Varlığı daha önce de bilinen, fakat geçtiğimiz günlerde fotoğraflarla belgelenen Suriye’deki sistematik işkence ve katliam görüntüleri ilk etapta Cenevre Konferansı II’den çıkacak kararlara tesir edip etmemesi anlamında gündem oluşturdu. Ancak Cenevre II’nin gündeminden bağımsız olarak sorulması gereken asıl soru, “İnsanlığa karşı işlenmiş suç” kapsamına giren sistematik işkence ve zulmün sorumluluğunu taşıyan belgeler karşısında Esed rejimine uluslararası hukukun gerektirdiği yaptırımların uygulanıp uygulanmayacağıdır.
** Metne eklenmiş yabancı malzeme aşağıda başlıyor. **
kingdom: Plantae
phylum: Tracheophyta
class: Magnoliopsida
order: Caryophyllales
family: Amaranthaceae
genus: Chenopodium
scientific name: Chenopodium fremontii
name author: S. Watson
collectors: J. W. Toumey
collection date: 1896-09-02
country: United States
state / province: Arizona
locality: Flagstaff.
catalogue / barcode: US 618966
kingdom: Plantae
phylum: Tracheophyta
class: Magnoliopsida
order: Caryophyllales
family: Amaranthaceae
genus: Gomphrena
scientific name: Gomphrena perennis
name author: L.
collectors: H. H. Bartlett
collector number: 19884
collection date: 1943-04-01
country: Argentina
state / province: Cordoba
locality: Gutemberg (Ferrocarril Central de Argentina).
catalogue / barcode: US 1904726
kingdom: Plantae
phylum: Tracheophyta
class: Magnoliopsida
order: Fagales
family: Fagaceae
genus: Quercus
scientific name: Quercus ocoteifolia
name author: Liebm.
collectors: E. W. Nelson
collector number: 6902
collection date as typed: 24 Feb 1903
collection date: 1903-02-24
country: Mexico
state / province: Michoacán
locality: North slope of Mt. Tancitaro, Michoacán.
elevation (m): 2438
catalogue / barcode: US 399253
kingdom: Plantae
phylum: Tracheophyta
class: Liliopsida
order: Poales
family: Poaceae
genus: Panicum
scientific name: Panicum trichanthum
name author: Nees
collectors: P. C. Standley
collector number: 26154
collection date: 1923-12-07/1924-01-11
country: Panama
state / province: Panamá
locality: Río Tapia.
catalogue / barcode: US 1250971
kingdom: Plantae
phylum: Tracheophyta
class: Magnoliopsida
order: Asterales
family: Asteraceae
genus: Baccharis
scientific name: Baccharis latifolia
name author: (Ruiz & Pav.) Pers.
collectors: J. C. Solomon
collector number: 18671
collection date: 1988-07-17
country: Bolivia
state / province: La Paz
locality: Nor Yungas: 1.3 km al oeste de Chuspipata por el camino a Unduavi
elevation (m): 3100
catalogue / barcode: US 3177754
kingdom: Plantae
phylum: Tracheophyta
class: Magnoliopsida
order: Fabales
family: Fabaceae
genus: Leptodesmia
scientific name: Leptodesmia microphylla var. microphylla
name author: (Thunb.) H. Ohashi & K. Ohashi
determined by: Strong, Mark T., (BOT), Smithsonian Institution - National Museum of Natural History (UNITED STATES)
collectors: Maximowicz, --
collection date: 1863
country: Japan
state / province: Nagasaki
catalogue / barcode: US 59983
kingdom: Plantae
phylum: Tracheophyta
Bundan 20 yıl kadar önce, aynen Suriye halkının bugün yaşadıkları gibi, Boşnaklar da uluslararası aktörlerin çıkarlarına göre şekillenen uluslararası politikaların kurbanı olmuştu. Bosna Savaşı esnasında bütün dünyanın gözü önünde cereyan eden insanlık dışı olaylar uluslararası toplumu yeterince hızlı ve kararlı bir müdahaleye sevk etmeyi başaramadı. Srebrenitsa katliamının yapılmasından sonra, 1995 yılında Bosna’ya uluslararası müdahale geldiğinde de kimsenin yüreğine su serpilmedi; zira yüzbinlerce insanın katledilmesinin ve milyonlarca insanın mülteci konumuna düşmesinin ardından zulmeden ve zulme maruz kalan taraflar eşit koşullarda masaya oturdular.
Bugün Suriye’de insanlığın vicdanını sarsan fotoğraflar artık hiç vakit kaybına tahammülü olmaması gereken uluslararası toplumu ivedi bir siyasi çözüm için harekete geçirebilecek mi, yoksa sadece savaş suçluların yargılanma sürecinde delil olarak mı kullanılacak? Bu soruya yanıt bulabilmek ve Suriye’deki katliamların mukadderatını öngörebilmek için BM’nin ve uluslararası toplumun geçmiş hatalarını okumak ve Bosna tecrübesini yeniden hatırlamak önemli ipuçları sunabilir.